### [WHAT THE TASK ASKS]
Copy each line below containing "besoin".

### [GIVEN DATA]
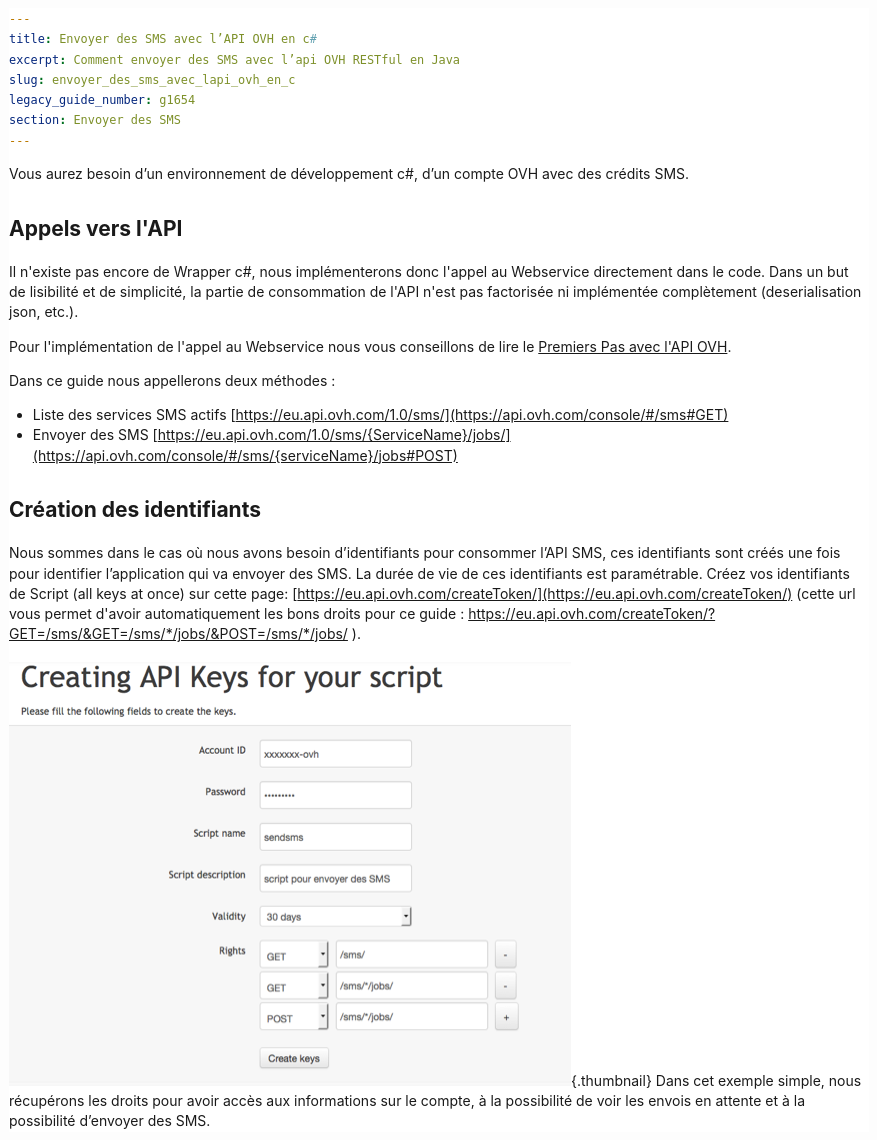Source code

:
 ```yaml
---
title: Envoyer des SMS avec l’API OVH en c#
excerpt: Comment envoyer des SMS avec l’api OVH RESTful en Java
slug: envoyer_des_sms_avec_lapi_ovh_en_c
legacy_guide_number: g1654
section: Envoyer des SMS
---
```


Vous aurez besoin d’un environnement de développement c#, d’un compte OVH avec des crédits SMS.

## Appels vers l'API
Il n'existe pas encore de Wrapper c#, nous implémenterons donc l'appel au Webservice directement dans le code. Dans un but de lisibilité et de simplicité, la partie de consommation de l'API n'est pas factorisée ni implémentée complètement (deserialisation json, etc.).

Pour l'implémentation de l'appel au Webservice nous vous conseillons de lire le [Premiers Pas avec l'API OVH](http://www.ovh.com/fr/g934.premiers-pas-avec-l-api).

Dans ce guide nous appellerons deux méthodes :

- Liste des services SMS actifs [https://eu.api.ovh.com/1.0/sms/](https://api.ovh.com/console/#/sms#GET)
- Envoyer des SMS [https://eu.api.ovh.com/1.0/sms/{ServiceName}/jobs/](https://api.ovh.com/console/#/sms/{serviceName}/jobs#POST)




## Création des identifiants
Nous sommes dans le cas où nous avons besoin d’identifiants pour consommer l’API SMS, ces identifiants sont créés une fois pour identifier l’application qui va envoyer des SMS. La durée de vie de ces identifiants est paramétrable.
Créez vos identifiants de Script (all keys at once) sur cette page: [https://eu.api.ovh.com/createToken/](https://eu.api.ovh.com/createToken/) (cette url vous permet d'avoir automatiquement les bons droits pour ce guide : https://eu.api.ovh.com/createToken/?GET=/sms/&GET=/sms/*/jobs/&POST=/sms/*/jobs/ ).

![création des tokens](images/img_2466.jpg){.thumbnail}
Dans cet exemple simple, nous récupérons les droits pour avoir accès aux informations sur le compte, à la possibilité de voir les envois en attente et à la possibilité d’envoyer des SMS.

### [SOLUTION]
Vous aurez besoin d’un environnement de développement c#, d’un compte OVH avec des crédits SMS.
Nous sommes dans le cas où nous avons besoin d’identifiants pour consommer l’API SMS, ces identifiants sont créés une fois pour identifier l’application qui va envoyer des SMS. La durée de vie de ces identifiants est paramétrable.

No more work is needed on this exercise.